Understanding Indian ways enough to care about them requires understanding a variety of dimensions of nuance and philosophy. You don't need any of that to understand a product, you do not have problems of subtlety, detail, time and space, historical context or organic form. Products are inherently communicable on television because of their static quality, sharp, clear, highly visible lines, and because they carry no informational meaning beyond what they themselves are. They contain no life at all and are therefore not capable of dimension. Nothing works better as telecommunication than images of products.
Might television itself have no higher purpose?
The Illusion of Neutral Technology
Most Americans, whether on the political left, center, or right, will argue that technology is neutral, that any technology is merely a benign instrument, a tool, and depending upon the hands into which it falls, it may be used one way or another. There is nothing that prevents a technology from being used well or badly; nothing intrinsic in the technology itself or the circumstances of its emergence which can predetermine its use, its control or its effects upon individual human lives or the social and political forms around us.
The argument goes that television is merely a window or a conduit through which any perception, any argument or reality may pass. It therefore has the potential to be enlightening to people who watch it and is potentially useful to democratic processes.
It will be the central point of this book that these assumptions about television, as about other technologies, are totally wrong.
If you once accept the principle of an army—a collection of military technologies and people to run them—all gathered together for the purpose of fighting, overpowering, killing and winning, then it is obvious that the supervisors of armies will be the sort of people who desire to fight, overpower, kill and win, and who are also good at these assignments: generals. The fact of generals, then, is predictable by the creation of armies. The kinds of generals are also predetermined. Humanistic, loving, pacifistic generals, though they may exist from time to time, are extremely rare in armies. It is useless to advocate that we have more of them.

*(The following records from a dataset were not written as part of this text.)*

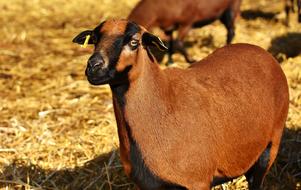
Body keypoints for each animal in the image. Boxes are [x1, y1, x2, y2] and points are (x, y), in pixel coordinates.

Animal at [72, 18, 288, 189]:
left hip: (270, 144)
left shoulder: (197, 182)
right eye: (94, 40)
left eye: (134, 42)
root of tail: (259, 50)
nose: (93, 66)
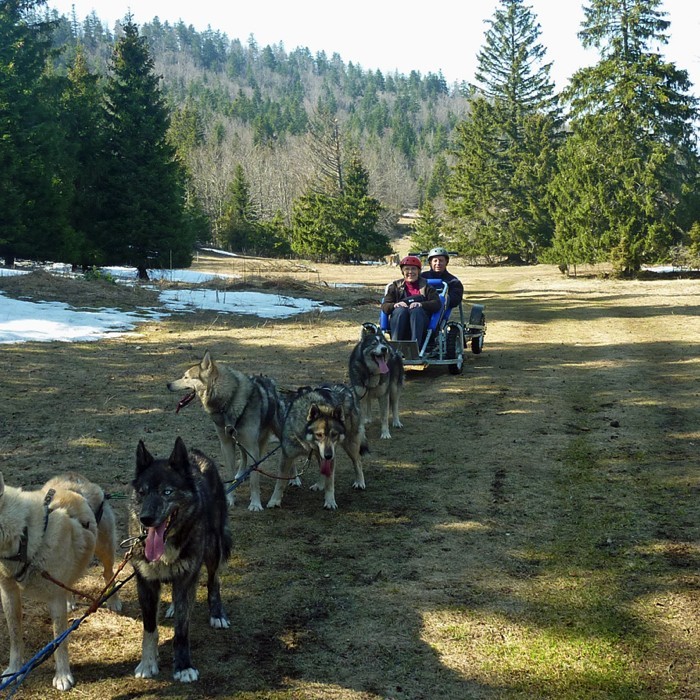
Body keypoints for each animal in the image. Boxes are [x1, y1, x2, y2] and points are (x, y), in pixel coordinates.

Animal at [0, 472, 98, 691]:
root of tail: (72, 477)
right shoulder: (8, 593)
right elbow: (15, 634)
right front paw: (14, 670)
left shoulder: (55, 599)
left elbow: (59, 639)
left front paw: (62, 676)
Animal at [129, 437, 232, 683]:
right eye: (143, 492)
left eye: (167, 492)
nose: (146, 519)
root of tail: (195, 453)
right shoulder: (145, 584)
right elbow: (149, 628)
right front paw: (148, 663)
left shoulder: (187, 579)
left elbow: (182, 631)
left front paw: (183, 666)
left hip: (213, 549)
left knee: (214, 582)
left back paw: (217, 613)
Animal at [167, 350, 284, 511]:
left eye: (186, 377)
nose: (168, 384)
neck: (228, 402)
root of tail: (269, 380)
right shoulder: (227, 444)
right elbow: (230, 472)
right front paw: (230, 499)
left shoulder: (251, 446)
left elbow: (254, 479)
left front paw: (255, 503)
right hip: (240, 441)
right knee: (243, 457)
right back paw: (240, 474)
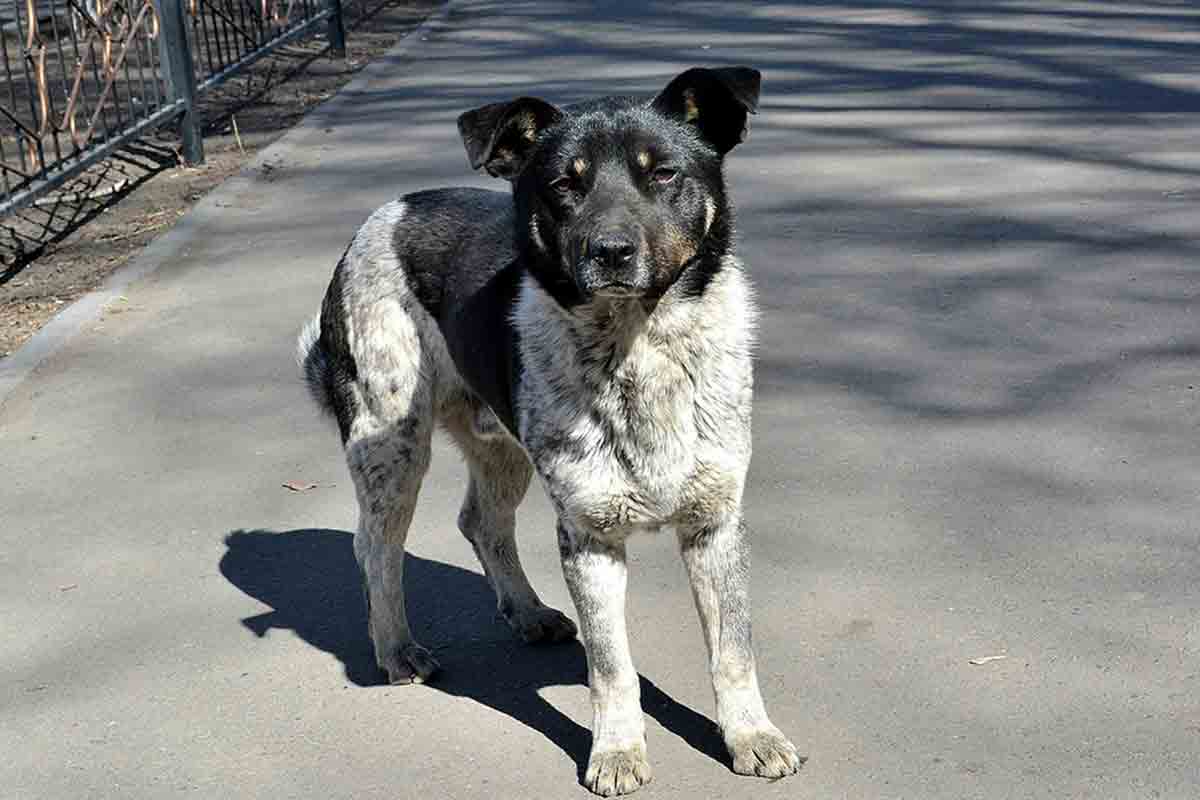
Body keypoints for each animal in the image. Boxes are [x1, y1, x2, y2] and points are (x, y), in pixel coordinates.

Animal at [298, 67, 801, 796]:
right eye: (566, 183)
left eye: (664, 174)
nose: (611, 252)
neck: (636, 347)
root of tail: (387, 212)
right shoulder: (589, 537)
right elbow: (612, 667)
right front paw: (617, 751)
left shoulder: (715, 525)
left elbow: (732, 649)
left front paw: (751, 736)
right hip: (392, 445)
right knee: (377, 549)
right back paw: (396, 650)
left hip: (501, 444)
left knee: (480, 521)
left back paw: (528, 612)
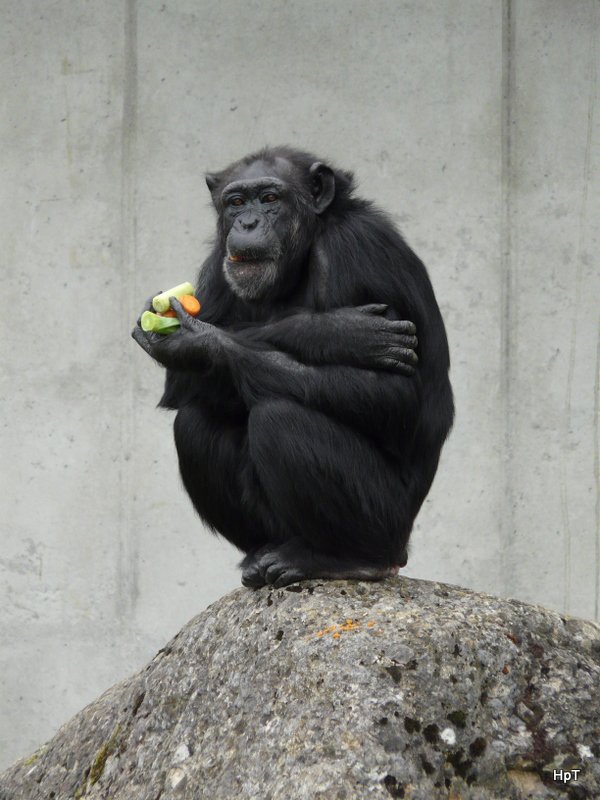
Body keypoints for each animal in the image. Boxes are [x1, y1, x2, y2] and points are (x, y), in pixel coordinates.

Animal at [132, 147, 454, 588]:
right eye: (236, 202)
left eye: (270, 198)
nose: (248, 222)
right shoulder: (217, 264)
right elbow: (181, 384)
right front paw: (341, 332)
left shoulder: (358, 248)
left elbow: (394, 394)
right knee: (195, 422)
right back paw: (262, 555)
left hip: (387, 523)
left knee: (281, 418)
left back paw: (348, 559)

If you accept the existence of automobiles, you also accept the existence of roads laid upon the landscape, oil to run the cars, and huge institutions to find the oil, pump it and distribute it. In addition you accept a sped-up style of life and the movement of humans through the terrain at speeds that make it impossible to pay attention to whatever is growing there. Humans who use cars sit in fixed positions for long hours following a narrow strip of gray pavement, with eyes fixed forward, engaged in the task of driving. As long as they are driving, they are living within what we might call "roadform." Slowly they evolve into car-people. McLuhan told us that cars "extended" the human feet, but he put it the wrong way. Cars replaced human feet.